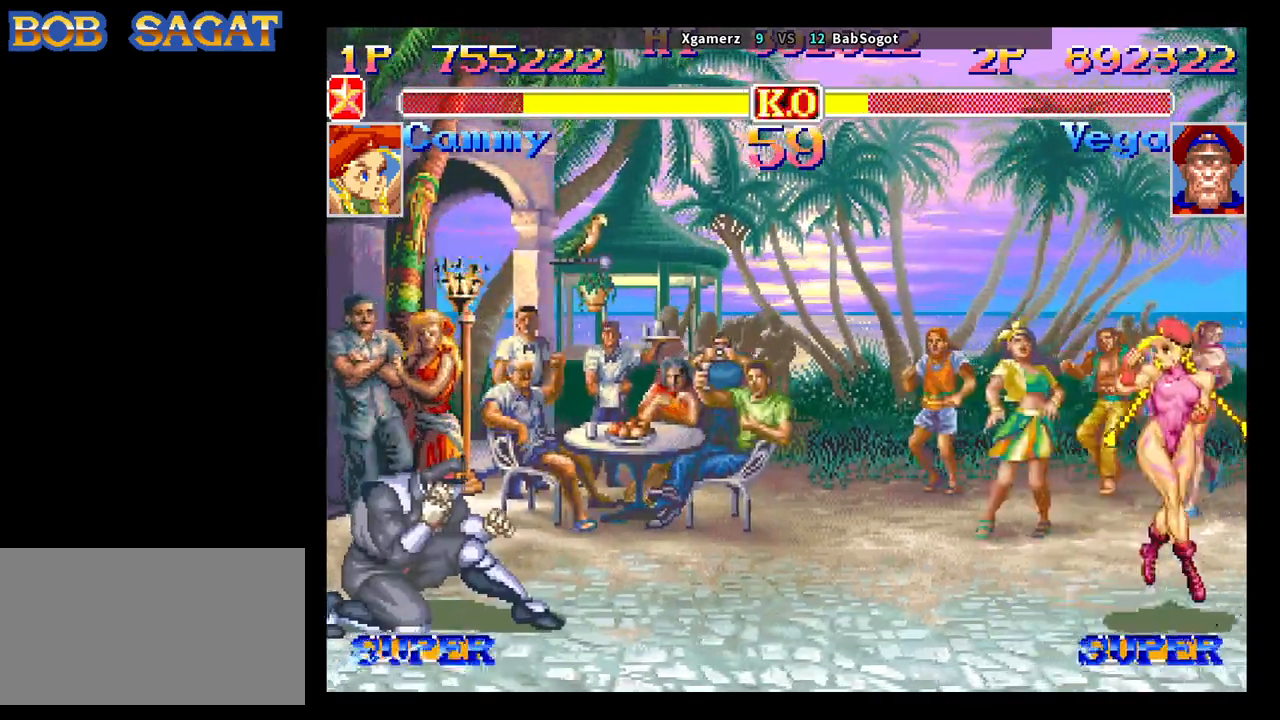
{"buttons": ["R1"], "left_stick": "up-left", "events": [[483, "left_stick", "up-left"], [500, "R1", "down"]]}
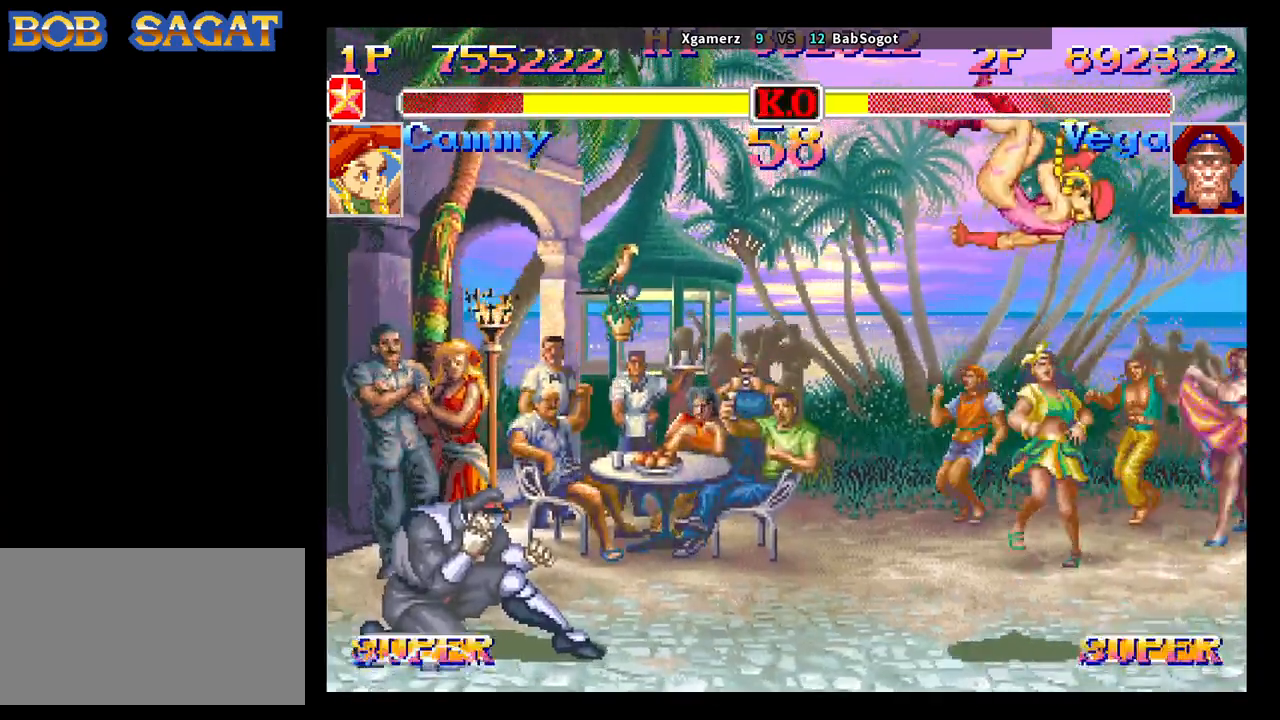
{"buttons": [], "left_stick": "down-left", "events": [[33, "R1", "up"], [67, "left_stick", "down-left"]]}
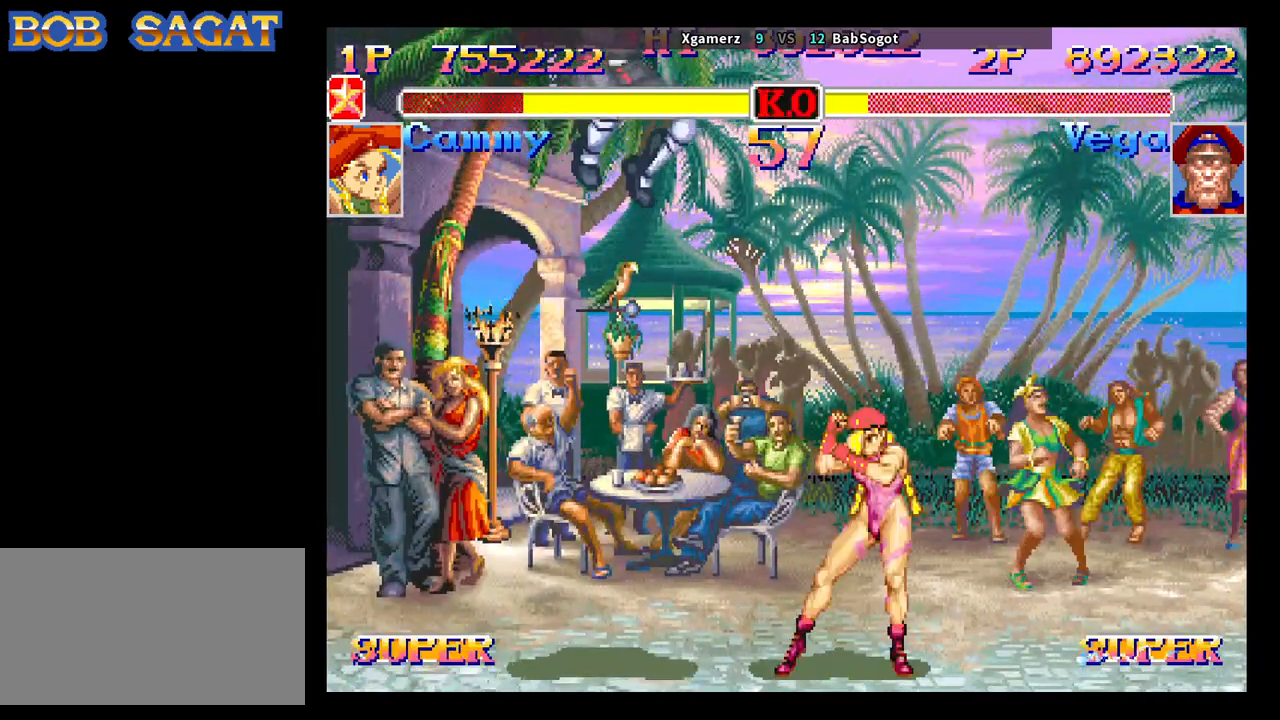
{"buttons": [], "left_stick": "down", "events": [[450, "left_stick", "right"], [500, "left_stick", "down"]]}
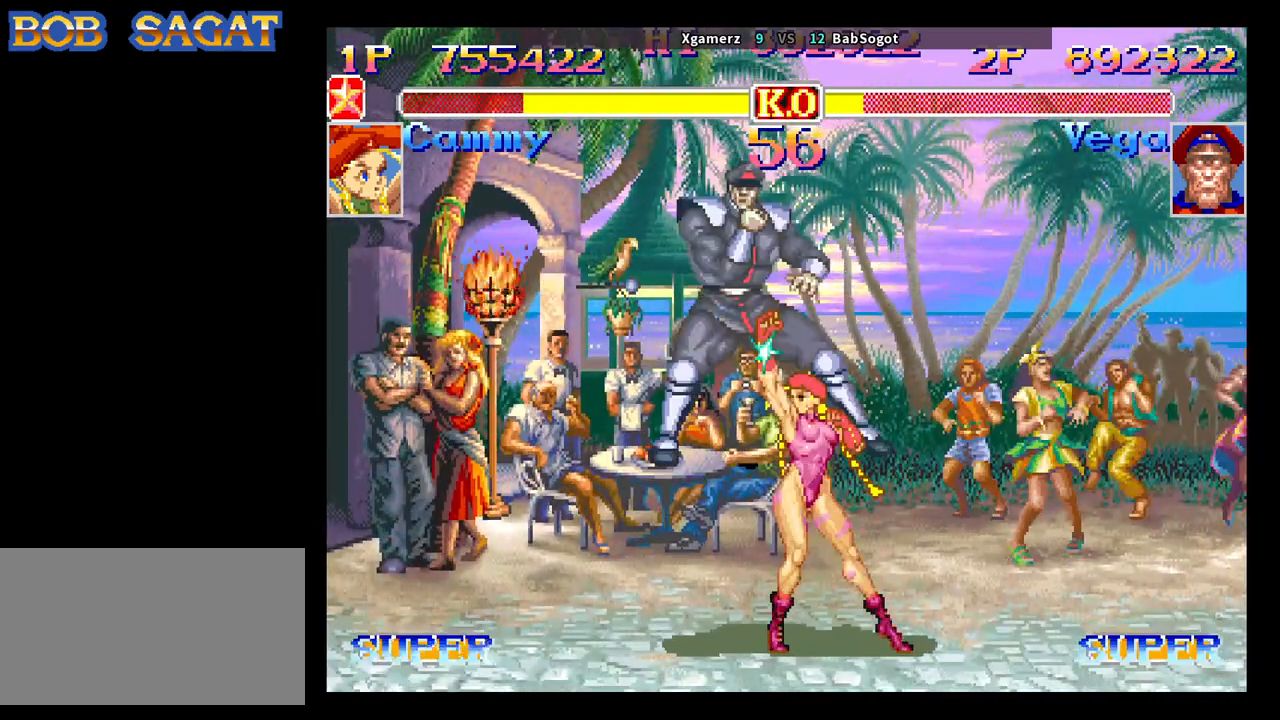
{"buttons": [], "left_stick": "down-left", "events": [[67, "CROSS", "down"], [117, "CIRCLE", "down"], [117, "R2", "down"], [150, "CROSS", "up"], [167, "left_stick", "down-left"], [200, "CIRCLE", "up"], [200, "R2", "up"]]}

What you are asked to do: The whole listing above needs to be copied exactly; please keep the pictures out.

Response below:
{"buttons": ["R1"], "left_stick": "up-left", "events": [[483, "left_stick", "up-left"], [500, "R1", "down"]]}
{"buttons": [], "left_stick": "down-left", "events": [[33, "R1", "up"], [67, "left_stick", "down-left"]]}
{"buttons": [], "left_stick": "down", "events": [[450, "left_stick", "right"], [500, "left_stick", "down"]]}
{"buttons": [], "left_stick": "down-left", "events": [[67, "CROSS", "down"], [117, "CIRCLE", "down"], [117, "R2", "down"], [150, "CROSS", "up"], [167, "left_stick", "down-left"], [200, "CIRCLE", "up"], [200, "R2", "up"]]}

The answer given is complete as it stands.